Available records =

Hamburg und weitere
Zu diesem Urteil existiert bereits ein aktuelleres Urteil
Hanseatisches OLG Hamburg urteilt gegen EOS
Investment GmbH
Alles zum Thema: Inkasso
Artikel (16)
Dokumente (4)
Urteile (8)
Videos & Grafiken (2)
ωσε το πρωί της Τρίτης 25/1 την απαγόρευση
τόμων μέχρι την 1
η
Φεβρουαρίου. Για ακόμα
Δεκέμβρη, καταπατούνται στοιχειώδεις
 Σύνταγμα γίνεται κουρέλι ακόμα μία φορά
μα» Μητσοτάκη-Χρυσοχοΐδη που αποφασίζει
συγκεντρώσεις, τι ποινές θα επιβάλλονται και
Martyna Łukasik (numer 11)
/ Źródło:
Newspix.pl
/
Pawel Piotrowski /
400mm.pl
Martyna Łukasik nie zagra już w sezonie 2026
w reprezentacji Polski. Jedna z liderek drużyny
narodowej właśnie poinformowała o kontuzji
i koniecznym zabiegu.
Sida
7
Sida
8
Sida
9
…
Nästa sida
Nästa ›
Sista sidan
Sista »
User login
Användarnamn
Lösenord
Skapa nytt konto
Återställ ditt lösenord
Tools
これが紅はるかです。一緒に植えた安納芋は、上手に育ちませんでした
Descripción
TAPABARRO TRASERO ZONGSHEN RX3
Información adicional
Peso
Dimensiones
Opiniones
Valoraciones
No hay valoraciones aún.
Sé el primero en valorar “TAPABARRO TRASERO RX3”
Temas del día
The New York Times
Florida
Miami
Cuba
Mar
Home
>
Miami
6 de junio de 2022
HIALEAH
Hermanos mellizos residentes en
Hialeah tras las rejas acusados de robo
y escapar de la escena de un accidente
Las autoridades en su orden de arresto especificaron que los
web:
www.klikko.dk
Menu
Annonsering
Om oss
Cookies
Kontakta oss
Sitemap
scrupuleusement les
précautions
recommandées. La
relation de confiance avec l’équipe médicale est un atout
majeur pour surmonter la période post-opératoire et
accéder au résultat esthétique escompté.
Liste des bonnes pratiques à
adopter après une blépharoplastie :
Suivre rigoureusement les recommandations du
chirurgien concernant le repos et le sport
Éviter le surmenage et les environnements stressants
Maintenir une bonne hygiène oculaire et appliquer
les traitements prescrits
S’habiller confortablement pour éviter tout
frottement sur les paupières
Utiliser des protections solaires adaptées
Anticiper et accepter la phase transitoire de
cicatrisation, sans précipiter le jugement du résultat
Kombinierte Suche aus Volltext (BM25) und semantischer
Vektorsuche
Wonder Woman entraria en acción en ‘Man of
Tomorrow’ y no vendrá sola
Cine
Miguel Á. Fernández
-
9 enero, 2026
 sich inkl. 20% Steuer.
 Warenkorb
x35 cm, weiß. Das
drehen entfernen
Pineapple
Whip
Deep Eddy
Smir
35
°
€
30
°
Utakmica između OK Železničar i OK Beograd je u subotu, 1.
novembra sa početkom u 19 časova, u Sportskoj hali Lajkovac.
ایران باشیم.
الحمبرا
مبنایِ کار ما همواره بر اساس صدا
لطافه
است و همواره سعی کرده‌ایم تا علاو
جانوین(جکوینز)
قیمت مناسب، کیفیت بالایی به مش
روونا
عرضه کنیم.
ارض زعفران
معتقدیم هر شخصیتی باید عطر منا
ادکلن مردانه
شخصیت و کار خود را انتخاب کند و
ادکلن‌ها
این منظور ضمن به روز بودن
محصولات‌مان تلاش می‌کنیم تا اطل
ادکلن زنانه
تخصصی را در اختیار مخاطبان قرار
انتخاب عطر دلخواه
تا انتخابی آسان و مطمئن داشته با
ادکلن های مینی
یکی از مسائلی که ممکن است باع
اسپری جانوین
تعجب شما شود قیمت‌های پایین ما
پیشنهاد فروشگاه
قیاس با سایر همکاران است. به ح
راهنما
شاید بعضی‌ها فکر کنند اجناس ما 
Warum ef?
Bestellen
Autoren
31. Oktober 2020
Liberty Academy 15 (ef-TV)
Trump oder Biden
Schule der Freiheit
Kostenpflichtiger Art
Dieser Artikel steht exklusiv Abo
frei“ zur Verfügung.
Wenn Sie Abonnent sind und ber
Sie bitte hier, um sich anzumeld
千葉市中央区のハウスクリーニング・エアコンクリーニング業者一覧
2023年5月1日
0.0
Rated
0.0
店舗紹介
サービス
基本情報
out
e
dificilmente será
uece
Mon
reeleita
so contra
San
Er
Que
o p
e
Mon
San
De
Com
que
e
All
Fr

Task to carry out = Pull out each line in the records that contains the word "pour".

Solution for this task =
majeur pour surmonter la période post-opératoire et
S’habiller confortablement pour éviter tout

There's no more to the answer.